JR東日本は27日、首都圏と房総エリアを結ぶ特急列車について、来春から自由席を廃止し、全車指定席とすることを発表しました。今回はこれについて考察します。

https://www.jreast.co.jp/press/2023/20231027_ho02.pdf

 

※2023.10.30  料金の比較表について、快速グリーン車自由席の料金に誤りがありましたので、修正しています。

 

1.対象列車

 対象となるのは、特急「しおさい」(東京~銚子)、特急「さざなみ」「新宿さざなみ」(東京・新宿~君津・安房鴨川)、特急「わかしお」「新宿わかしお」(東京・新宿~安房鴨川)の全列車全区間であり、来春から全車指定席となります。恐らく、ダイヤ改正日にあわせて施行されるものと思われます。

 

2.特急料金の変更

 上記列車については、現行はB特急料金が適用されていますが、全車指定席化以降は、現在東海道線の特急「踊り子」「湘南

」、中央線の特急「あずさ」「かいじ」「富士回遊」「はちおうじ」「おうめ」、高崎線の特急「あかぎ」・常磐線の特急「ひたち」「ときわ」で適用されている料金体系に変更となります。なお、えきねっとのチケットレスサービスを利用すると、さらにおトクな価格で利用できます。

 

3.全車指定席化の背景

 背景はずばり、検札業務の省略とネット予約への移行を促すことが狙いでしょう。同様の動きは、既にJR西日本管内でもみられます。業務を効率化することで、営業費用の削減を目的としているとみられます。

 

4.全車指定席化はメリットが大きい

 全車指定席化のニュースが流れると、必ずと言っていいほど反発の声が見られます。最大の理由はなんといっても、「特急に乗るための最低価格が上がるから」でしょう。

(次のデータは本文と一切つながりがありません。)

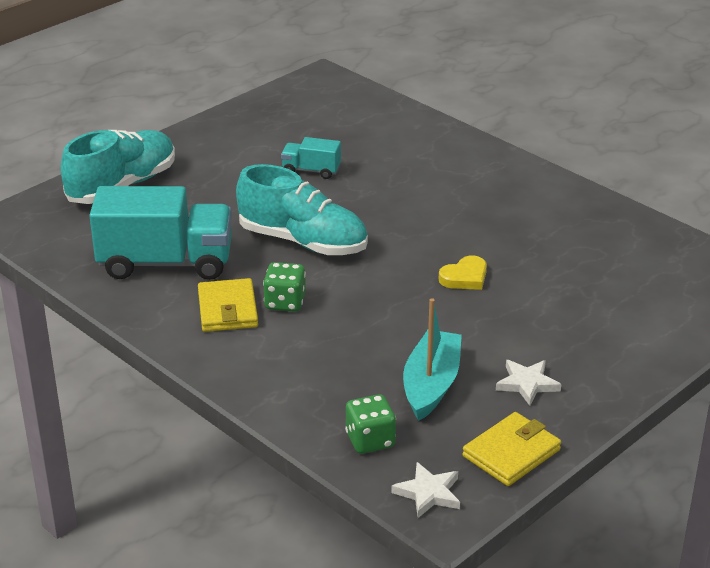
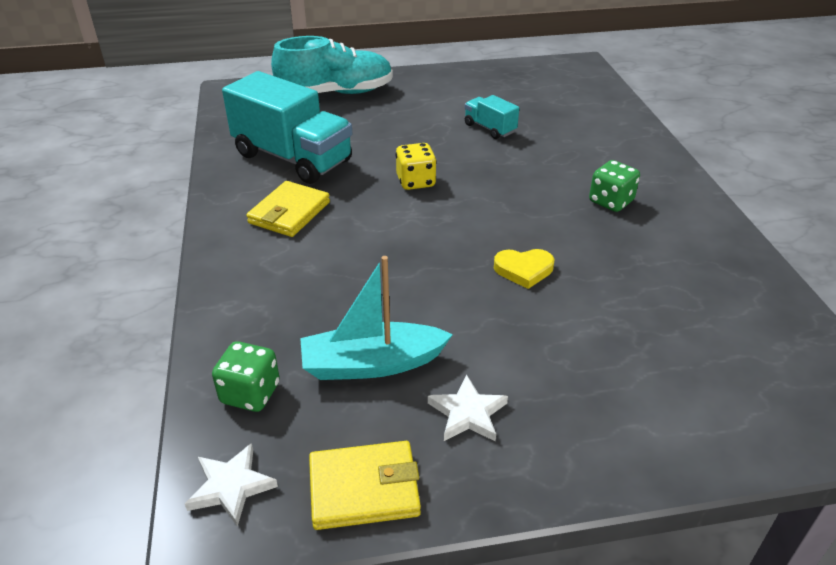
camera: 35 degrees right, 5 degrees up
turquoise shoe [236,164,368,255] -> yellow dice [395,143,437,190]
green dice [263,262,306,312] -> green dice moved to [589,160,640,212]
turquoise boat [403,298,462,421] -> turquoise boat turned 150 degrees counterclockwise [300,256,453,380]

 ここで、新しい特急料金体系を、現行の特急料金体系及び総武快速線の自由席グリーン車の料金と比較してみましょう。

 

 現行の料金体系では、東京~千葉など50km未満の区間であれば550円課金すれば特急の自由席に乗れますが、全車指定席化以降は760円となるため、確かに最低価格は210円の値上げとなります。

 しかし、変更前後の指定席特急料金を比較すると、変更後は300~400円ほど安くなっていることが分かります。特に、51~100kmの区間では、現行の自由席特急料金とほぼ変わらない価格となっており、お値打ち度が高くなっています。

 さらに、えきねっとチケットレスサービスで指定席特急券を購入した場合、平日の乗車で100kmまでの区間であれば、快速のグリーン料金よりも安くなってしまうという逆転現象も起こっています。快速のグリーン料金より安い値段で、確実に着席できて、かつ速く移動できるとなれば、全車指定席化で最低価格が上がっても、コストパフォーマンスの魅力は相当高いといえます。こうしてみると、乗客にとってはむしろメリットのほうが大きいといえるのではないでしょうか。

 

5.まとめ

 いかがでしたでしょうか。房総特急は東京~千葉市内での短距離利用が多いこともあり、自由席利用者が多い傾向にあります。そのためか、首都圏の他の特急が続々と全車指定席化されても、房総特急は自由席の設定がされ続けてきました。

 そんな中でも、えきねっとトクだ値35を設定し、指定席を利用する金銭的インセンティブをつけて、指定席利用・ネット予約利用を誘導してきた経緯があります。

 今回の全車指定席化が、そうした施策の効果が出てきて、満を持して実施するのか、とにかく全車指定席化して業務の効率化を図る必要に迫られてのことなのか、それは分かりません。

 いずれにせよ、来春は房総特急の形が大きく変わることとなりました。これをきっかけに、利用状況がどのように変化するのか、注目です。